What is being asked: Return exactly those lines of the material below that fall between the line holding "Whole-slide histology image, H&E" and the line holding "Lymph nodes positive", inclusive.

Data in this exercise:
========================================

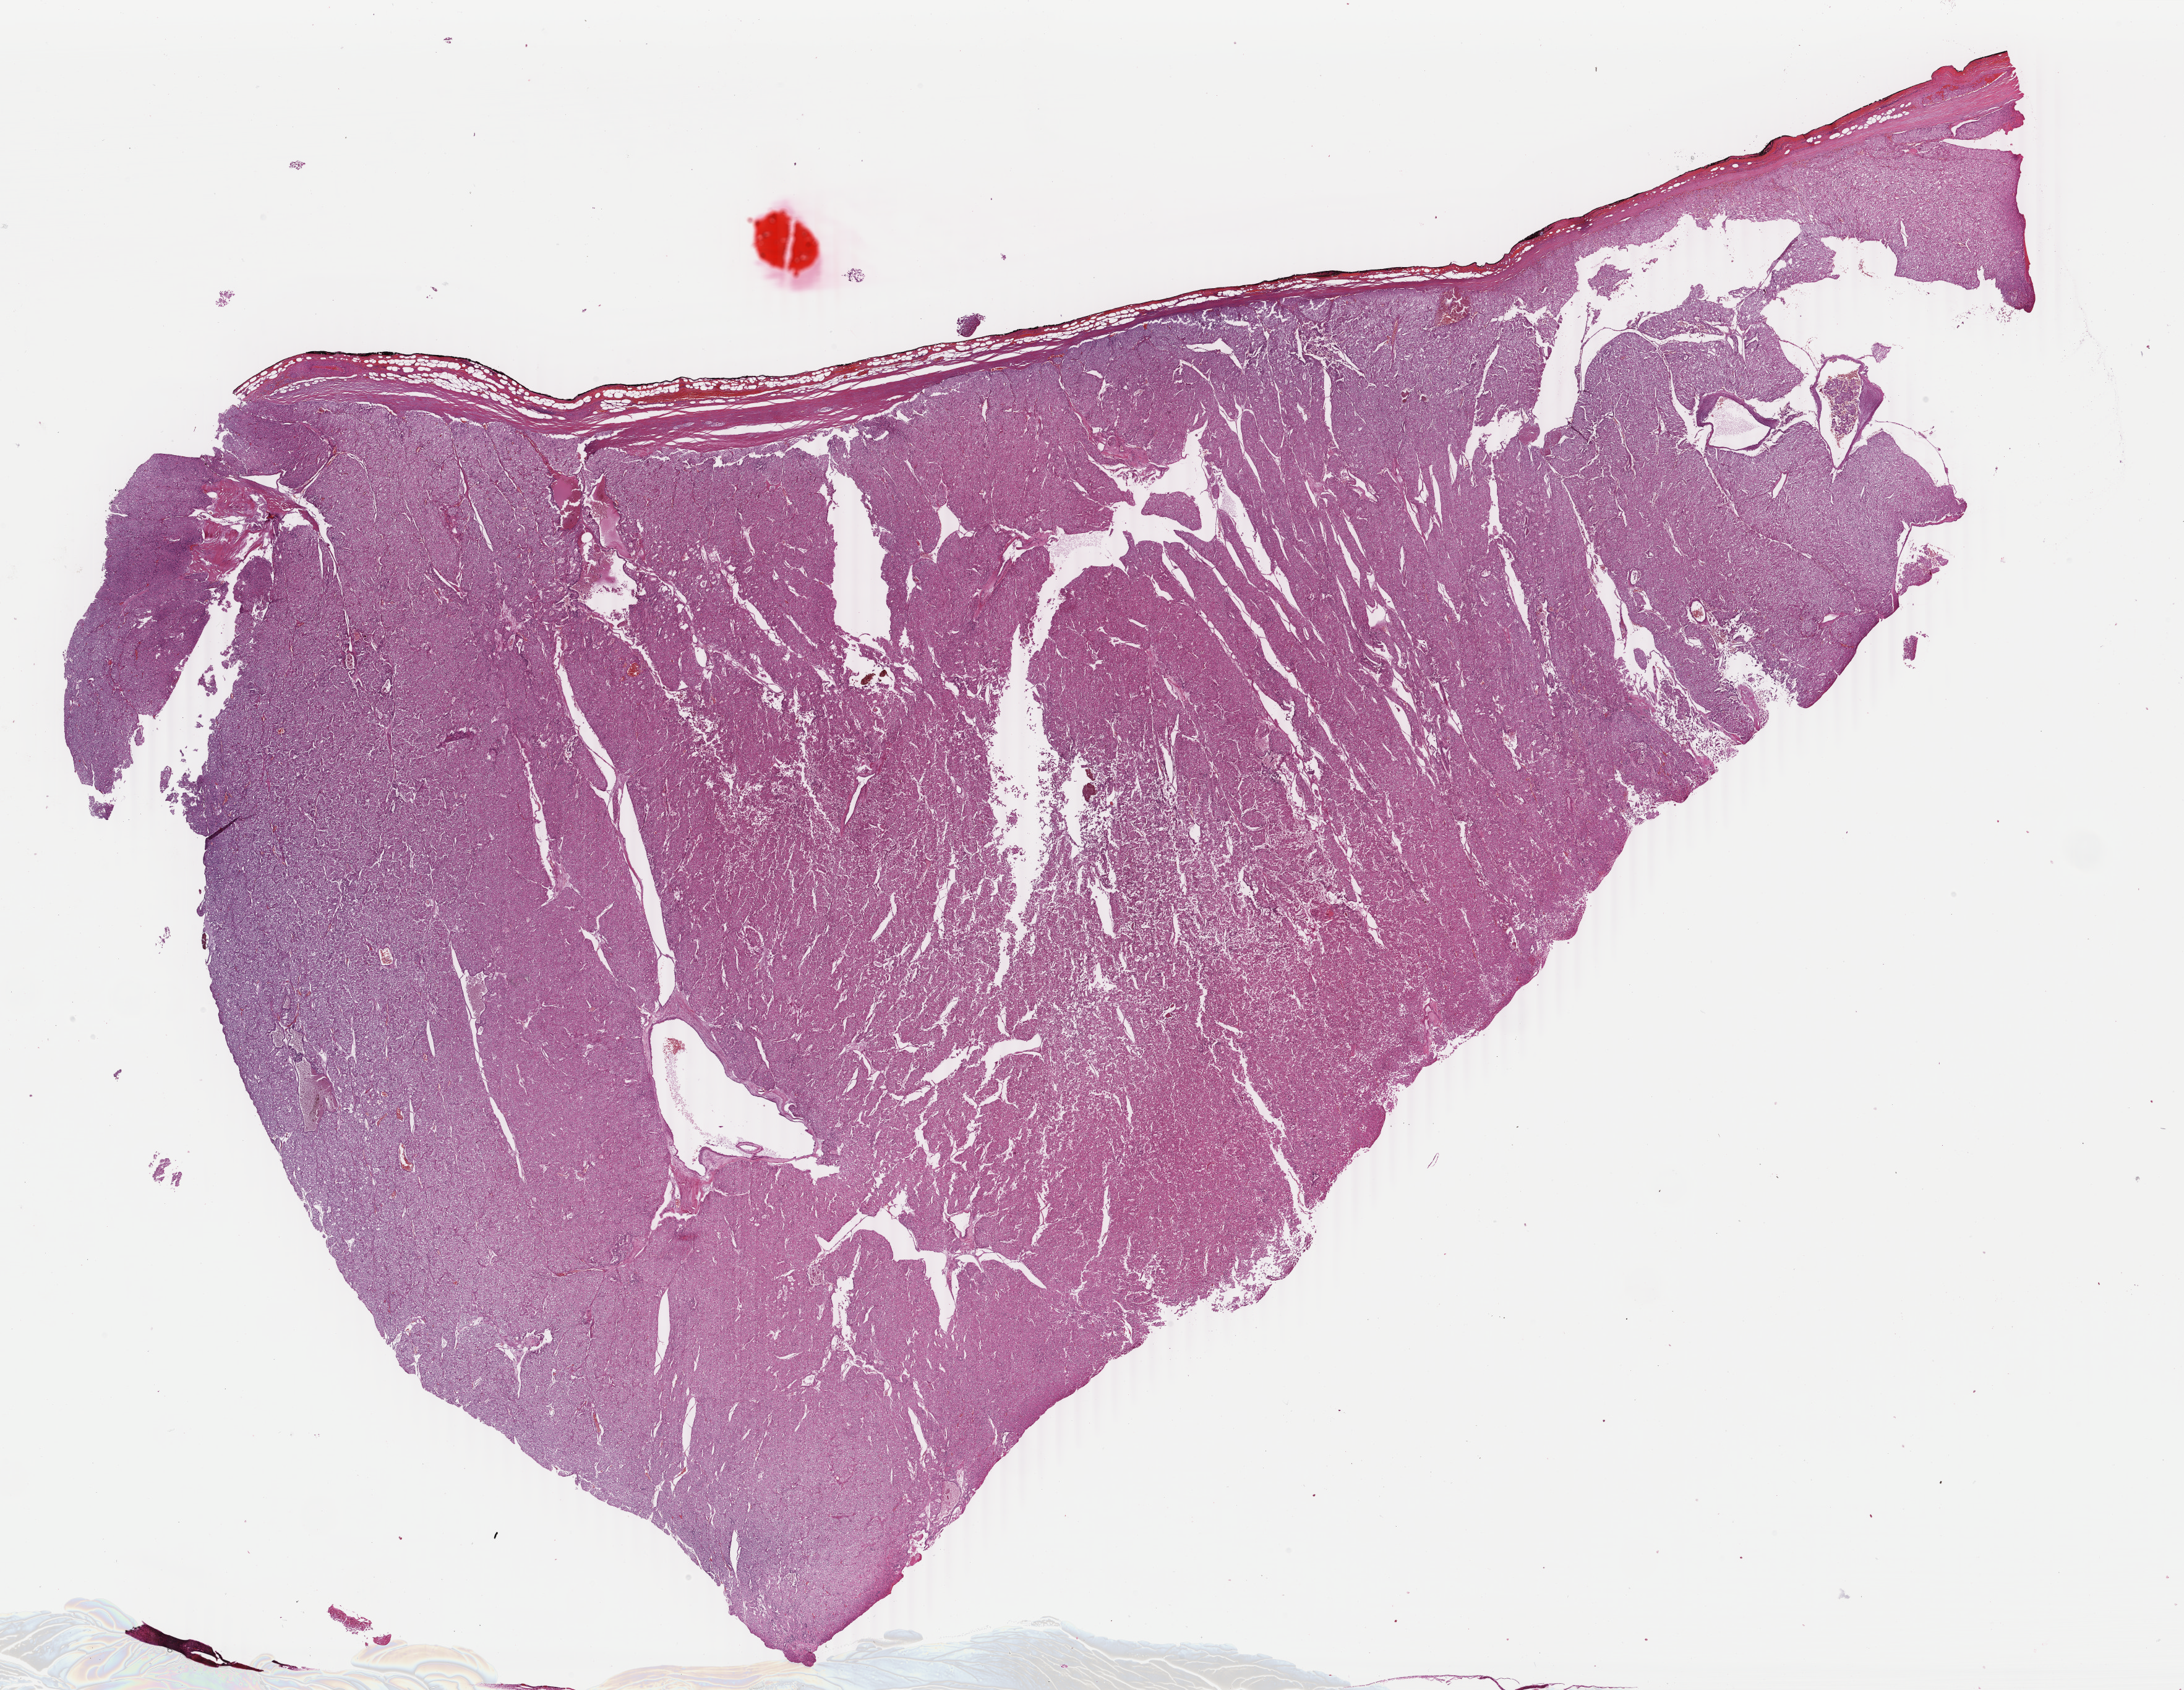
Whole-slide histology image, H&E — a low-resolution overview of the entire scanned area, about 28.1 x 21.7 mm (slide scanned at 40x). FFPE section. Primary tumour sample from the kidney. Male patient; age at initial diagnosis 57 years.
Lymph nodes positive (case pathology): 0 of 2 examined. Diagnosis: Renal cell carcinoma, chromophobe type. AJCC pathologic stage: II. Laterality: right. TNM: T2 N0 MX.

========================================

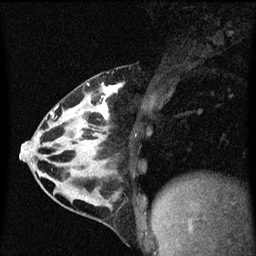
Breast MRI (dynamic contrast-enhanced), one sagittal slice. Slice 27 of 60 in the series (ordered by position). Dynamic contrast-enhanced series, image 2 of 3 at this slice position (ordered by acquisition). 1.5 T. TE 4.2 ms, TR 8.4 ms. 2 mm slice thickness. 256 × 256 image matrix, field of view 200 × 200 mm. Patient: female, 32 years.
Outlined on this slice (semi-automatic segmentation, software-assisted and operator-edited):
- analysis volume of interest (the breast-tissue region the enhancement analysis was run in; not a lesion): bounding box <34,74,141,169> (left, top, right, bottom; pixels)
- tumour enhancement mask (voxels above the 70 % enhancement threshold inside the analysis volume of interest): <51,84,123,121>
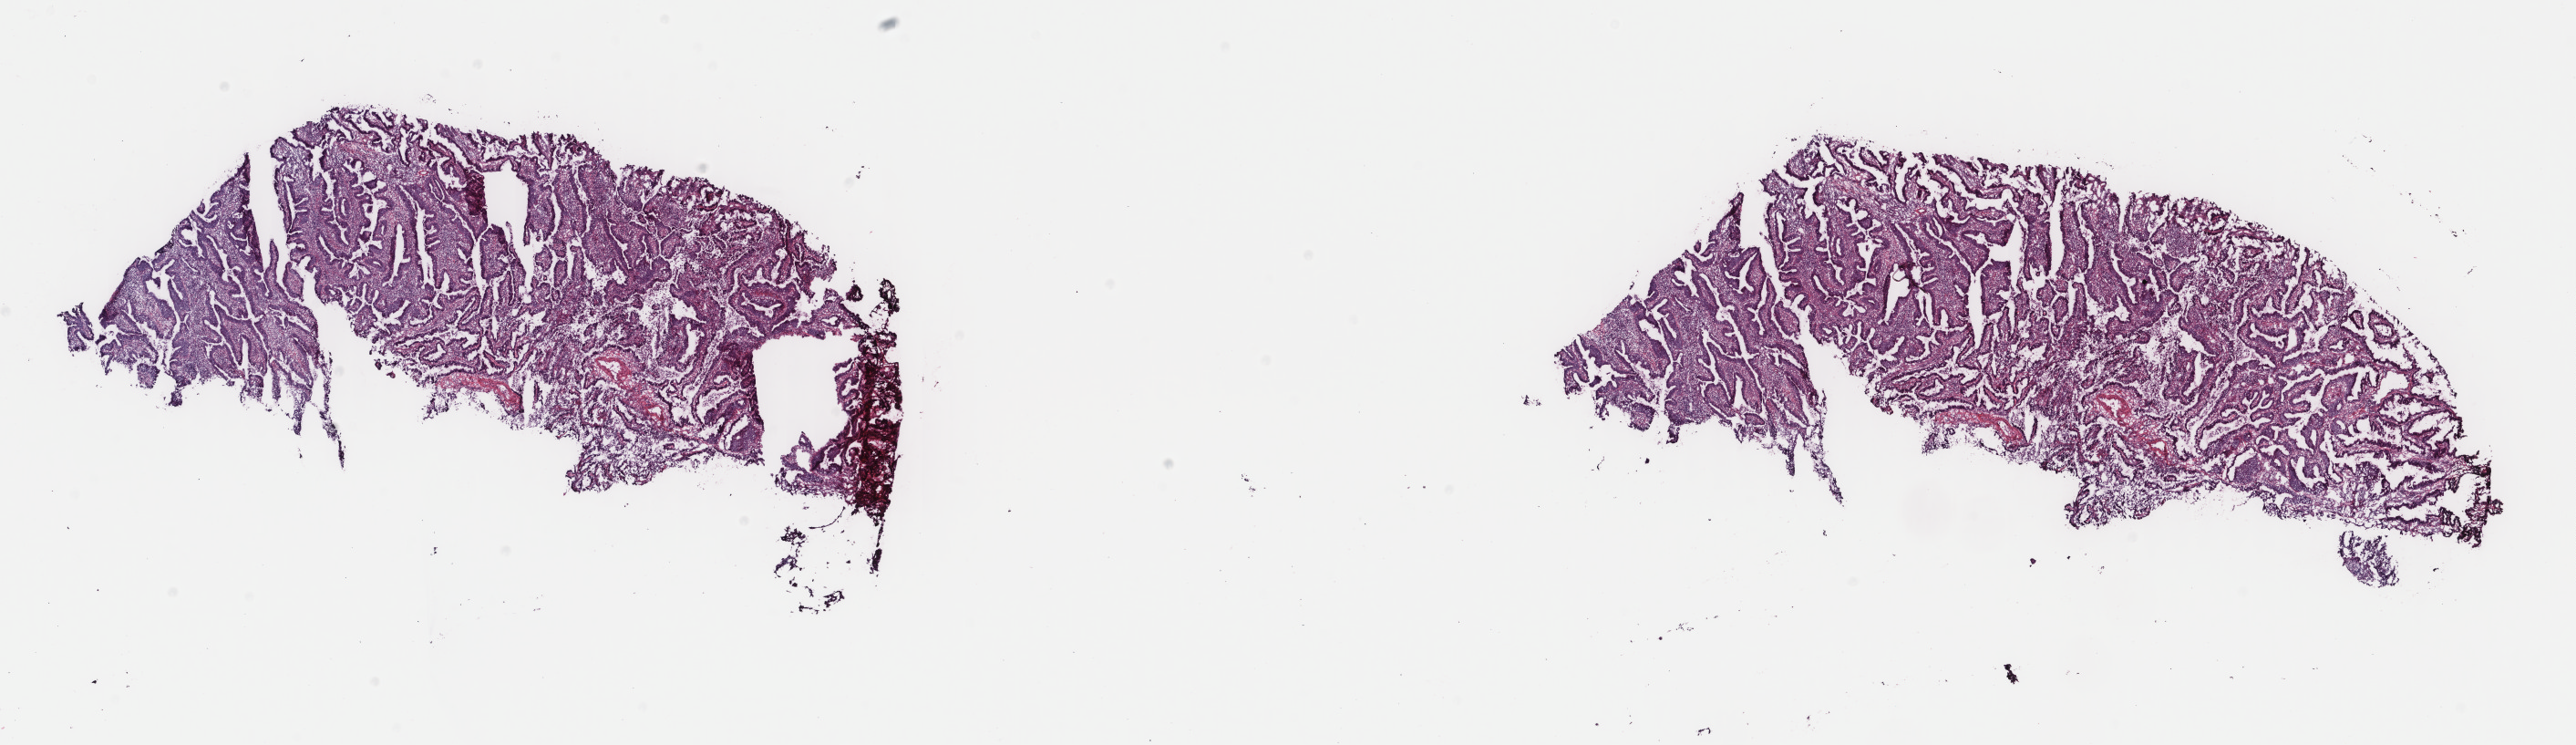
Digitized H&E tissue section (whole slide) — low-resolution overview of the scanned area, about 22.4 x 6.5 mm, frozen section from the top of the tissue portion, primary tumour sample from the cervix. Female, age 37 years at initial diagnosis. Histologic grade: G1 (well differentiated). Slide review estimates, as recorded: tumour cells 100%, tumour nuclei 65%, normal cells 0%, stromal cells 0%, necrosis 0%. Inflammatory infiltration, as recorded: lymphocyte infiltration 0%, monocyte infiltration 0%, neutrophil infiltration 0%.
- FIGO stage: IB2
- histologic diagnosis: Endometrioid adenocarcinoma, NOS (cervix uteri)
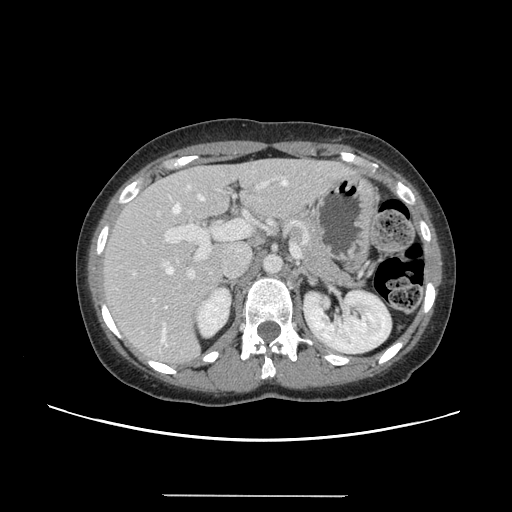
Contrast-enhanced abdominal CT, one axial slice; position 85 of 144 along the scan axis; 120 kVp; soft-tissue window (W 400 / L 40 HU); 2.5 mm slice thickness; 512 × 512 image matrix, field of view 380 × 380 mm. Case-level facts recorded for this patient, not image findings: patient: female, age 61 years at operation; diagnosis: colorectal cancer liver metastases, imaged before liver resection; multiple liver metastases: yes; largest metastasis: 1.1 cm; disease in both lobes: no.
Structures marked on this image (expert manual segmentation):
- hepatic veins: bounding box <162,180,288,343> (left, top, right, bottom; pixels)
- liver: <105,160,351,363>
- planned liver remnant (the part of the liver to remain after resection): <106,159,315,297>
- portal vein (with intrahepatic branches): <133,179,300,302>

========================================

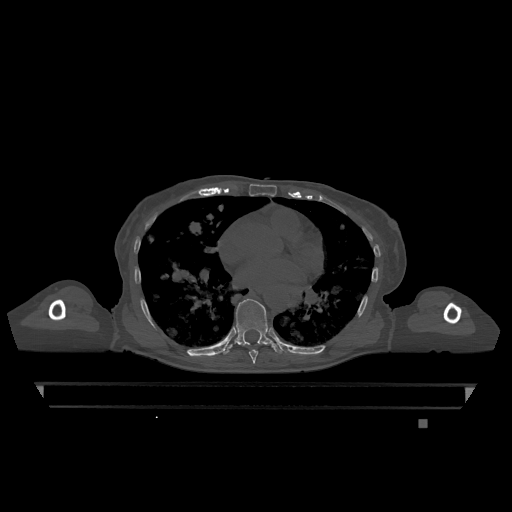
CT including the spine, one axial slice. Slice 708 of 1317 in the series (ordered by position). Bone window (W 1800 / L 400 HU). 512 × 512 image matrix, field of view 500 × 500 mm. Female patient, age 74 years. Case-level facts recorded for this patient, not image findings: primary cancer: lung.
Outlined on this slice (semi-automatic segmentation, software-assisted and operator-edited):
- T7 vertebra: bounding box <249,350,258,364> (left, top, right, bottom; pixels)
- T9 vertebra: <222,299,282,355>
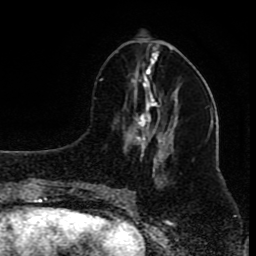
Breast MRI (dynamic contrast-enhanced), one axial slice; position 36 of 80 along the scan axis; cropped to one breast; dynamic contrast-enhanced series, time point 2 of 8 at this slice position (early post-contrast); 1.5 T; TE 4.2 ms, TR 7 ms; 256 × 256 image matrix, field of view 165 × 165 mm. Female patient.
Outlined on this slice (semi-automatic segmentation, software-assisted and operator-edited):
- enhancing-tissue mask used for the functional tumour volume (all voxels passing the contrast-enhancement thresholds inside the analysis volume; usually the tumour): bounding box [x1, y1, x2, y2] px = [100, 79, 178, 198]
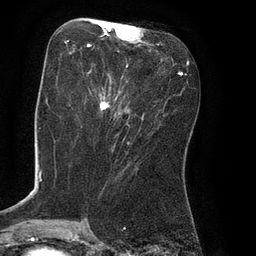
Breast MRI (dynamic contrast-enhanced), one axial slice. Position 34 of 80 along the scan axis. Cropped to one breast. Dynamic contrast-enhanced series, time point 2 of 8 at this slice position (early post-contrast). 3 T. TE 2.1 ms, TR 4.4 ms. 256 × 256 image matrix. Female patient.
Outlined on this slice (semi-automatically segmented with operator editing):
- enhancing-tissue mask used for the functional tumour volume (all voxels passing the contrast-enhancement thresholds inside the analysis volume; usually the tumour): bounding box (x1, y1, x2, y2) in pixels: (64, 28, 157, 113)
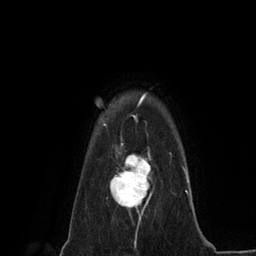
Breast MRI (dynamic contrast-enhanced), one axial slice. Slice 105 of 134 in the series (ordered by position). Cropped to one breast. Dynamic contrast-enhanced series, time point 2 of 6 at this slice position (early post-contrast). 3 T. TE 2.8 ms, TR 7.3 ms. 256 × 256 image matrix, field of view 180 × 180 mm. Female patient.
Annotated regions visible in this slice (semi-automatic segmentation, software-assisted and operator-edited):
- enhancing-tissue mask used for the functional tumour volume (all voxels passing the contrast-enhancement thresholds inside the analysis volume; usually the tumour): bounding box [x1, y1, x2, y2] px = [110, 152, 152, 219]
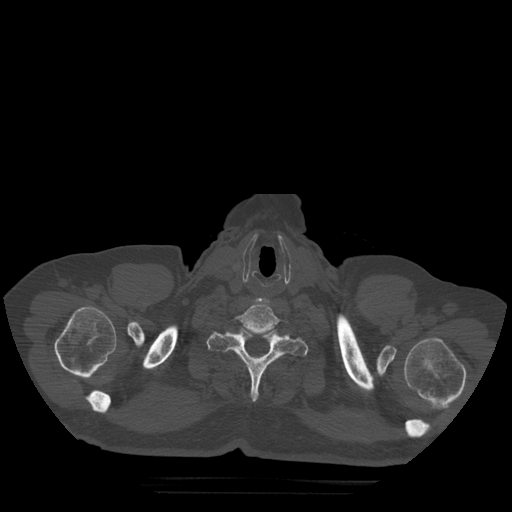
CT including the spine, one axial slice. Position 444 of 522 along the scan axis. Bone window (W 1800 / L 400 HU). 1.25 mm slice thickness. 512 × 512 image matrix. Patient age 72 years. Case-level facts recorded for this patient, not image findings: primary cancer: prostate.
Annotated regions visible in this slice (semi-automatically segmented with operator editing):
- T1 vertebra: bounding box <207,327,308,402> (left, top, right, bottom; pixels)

========================================

Your solution:
Whole-slide histology image, H&E — a low-resolution overview of the entire scanned area, about 28.1 x 21.7 mm (slide scanned at 40x). FFPE section. Primary tumour sample from the kidney. Male patient; age at initial diagnosis 57 years.
Lymph nodes positive (case pathology): 0 of 2 examined. Diagnosis: Renal cell carcinoma, chromophobe type. AJCC pathologic stage: II. Laterality: right. TNM: T2 N0 MX.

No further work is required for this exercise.